In February, 1988, Gorbachev announced the full withdrawal of Soviet
forces from Afghanistan. The withdrawal was completed the following
year, although the civil war continued as the Mujahedin pushed to overthrow the pro-Soviet Najibullah government. An estimated 28,000 Soviets were killed between 1979 and 1989 as a result of the Afghanistan War. Also during 1988, Gorbachev announced that the Soviet Union would abandon the Brezhnev Doctrine, and allow the Eastern bloc nations
to freely determine their own internal affairs. Moscow's abandonment of
the Brezhnev Doctrine led to a string of counter-revolutions in Eastern Europe throughout 1989, in which Communism was overthrown. The loosening of Soviet hegemony over Eastern Europe effectively ended the Cold War, and for this, Gorbachev was awarded the Otto Hahn Peace Medal in Gold in 1989 and the Nobel Peace Prize on 15 October 1990. While Gorbachev's political initiatives were positive for freedom and democracy in the Soviet Union and its Eastern bloc allies,
the economic policy of his government gradually brought the country
close to disaster. By the end of the 1980s, severe shortages of basic
food supplies (meat, sugar)
led to the reintroduction of the war-time system of distribution using
food cards that limited each citizen to a certain amount of product per
month. Compared to 1985, the state deficit grew from 0 to 109 billion
rubles; gold funds decreased from 2,000 to 200 tons; and external debt
grew from 0 to 120 billion dollars. Furthermore, the democratisation of the Soviet Union and Eastern Europe had irreparably undermined the power of the CPSU and
Gorbachev himself. The relaxation of censorship and attempts to create
more political openness had the unintended effect of re-awakening
long-suppressed nationalist and anti-Russian feelings in the Soviet republics. Calls for greater independence from Moscow's rule grew louder, especially in the Baltic republics of Lithuania, Latvia, and Estonia which had been annexed into the Soviet Union by Stalin in 1940. Nationalist feeling also took hold in Georgia, Ukraine, Armenia and Azerbaijan.

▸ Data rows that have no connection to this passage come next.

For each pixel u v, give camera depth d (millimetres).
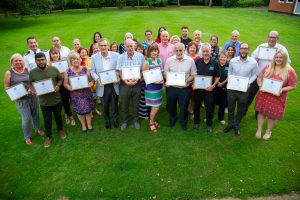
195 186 4285
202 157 4945
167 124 6137
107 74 5359
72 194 4219
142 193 4188
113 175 4570
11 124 6332
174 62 5344
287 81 4820
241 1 30234
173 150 5176
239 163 4762
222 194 4121
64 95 5855
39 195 4227
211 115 5594
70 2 34375
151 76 5312
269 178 4391
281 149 5109
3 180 4555
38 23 21531
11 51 12938
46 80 4844
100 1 32094
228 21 18953
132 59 5488
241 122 6129
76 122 6340
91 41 14227
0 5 21734
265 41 12953
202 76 5172
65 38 15242
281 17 20250
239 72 5285
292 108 6641
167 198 4086
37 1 22094
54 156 5113
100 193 4219
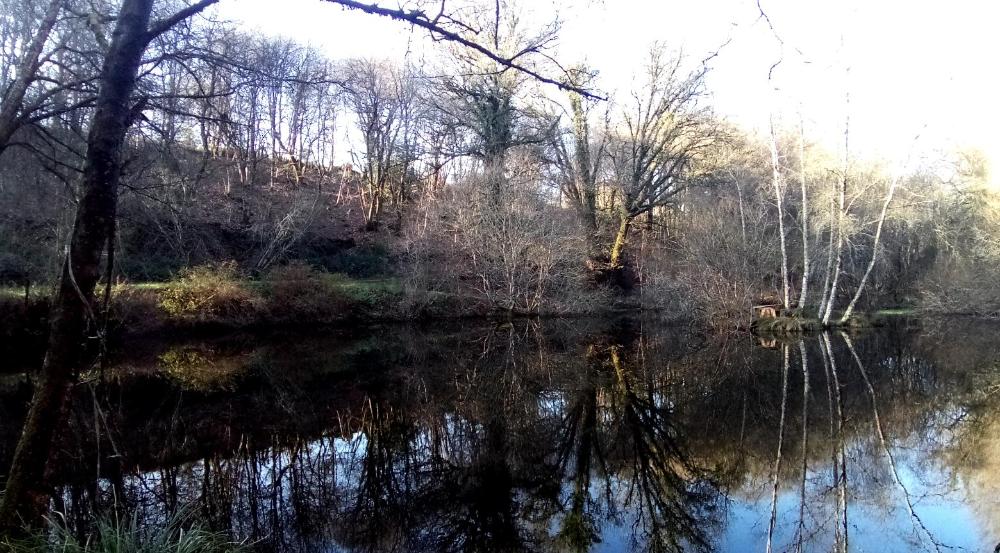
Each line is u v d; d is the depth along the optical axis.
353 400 12.31
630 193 26.12
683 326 22.61
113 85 3.93
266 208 24.09
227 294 19.84
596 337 20.70
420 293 23.14
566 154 26.75
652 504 7.37
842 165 20.27
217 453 8.90
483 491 7.76
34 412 3.82
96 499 6.16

In December 1986, the first signs of the nationalities problem that
would haunt the later years of the Soviet Union's existence surfaced as
riots, named Jeltoqsan, occurred in Alma Ata and other areas of Kazakhstan after Dinmukhamed Kunayev was replaced as First Secretary of the Communist Party of Kazakhstan. Nationalism would then surface in Russia in May 1987, as 600 members of Pamyat, a nascent Russian nationalist group, demonstrated in Moscow and were becoming increasingly linked to Boris Yeltsin, who received their representatives at a meeting. Violence erupted in Nagorno-Karabakh - an Armenian-populated enclave within Azerbaijan -
between February and April, when Armenians living in the area began a
new wave of protests over the arbitrary transfer of the historically
Armenian region from Armenia
to Azerbaijan in 1920 upon Joseph Stalin's decision. Turmoil would once
again return in late 1988, this time in Armenia itself, when the Leninakan Earthquake hit the region on 7 December. Poor local infrastructure magnified the hazard and some 25,000 people died. In March and April 1989 elections to the Congress of People's Deputies took place throughout the Soviet Union. This returned many pro-independence republicans, as many CPSU candidates were rejected. The televised Congress debates
allowed the dissemination of pro-independence propositions. Indeed,
1989 would see numerous nationalistic expressions protests. Initiated
by the Baltic republics in January, laws were passed in most
non-Russian republics giving precedence for the republican language
over Russian. 9 April would see the crackdown of nationalist demonstrations by Soviet troops in Tbilisi. There would be further bloody protests in Uzbekistan in
June, where Uzbeks and Meskhetian Turks clashed in Fergana. Apart from
this violence, three major events that altered the face of the
nationalities issue occurred in 1989. Estonia had declared its
sovereignty in November, 1988, to be followed by Lithuania in May 1989
and by Latvia in July (the Communist Party of Lithuania would also declare its independence from the CPSU in December). This brought the Union and the republics into clear confrontation and would form a precedent for other republics. Finally, the Eastern bloc collapsed
in the autumn of 1989, raising hopes that Gorbachev would extend his
non-interventionist doctrine to the internal workings of the USSR. 1990 began with nationalist turmoil in January. Azerbaijanis rioted and troops were sent in to restore order; many Moldavians demonstrated in favour of unification with the post-Communist Romania; and Lithuanian demonstrations continued. The same month, in a hugely significant move, Armenia asserted
its right to veto laws coming from the All-Union level, thus
intensifying the 'war of laws' between republics and Moscow. Soon after, the CPSU,
which had already lost much of its control, began to lose even more
power as Gorbachev deepened political reform. The February Central
Committee Plenum advocated multi-party elections; local elections held
between February and March returned a large number of pro-independence
candidates. The Congress of People's Deputies then
amended the Soviet Constitution in March, removing Article 6, which
guaranteed the monopoly of the CPSU. The process of political reform
was therefore coming from above and below, and was gaining a momentum
that would augment republican nationalism. Soon after the
constitutional amendment, Lithuania declared independence and elected Vytautas Landsbergis as President. On 15 March, Gorbachev himself was elected as the only President of the Soviet Union by the Congress of People's Deputies and chose a Presidential Council of
15 politicians. Gorbachev was essentially creating his own political
support base independent of CPSU conservatives and radical reformers.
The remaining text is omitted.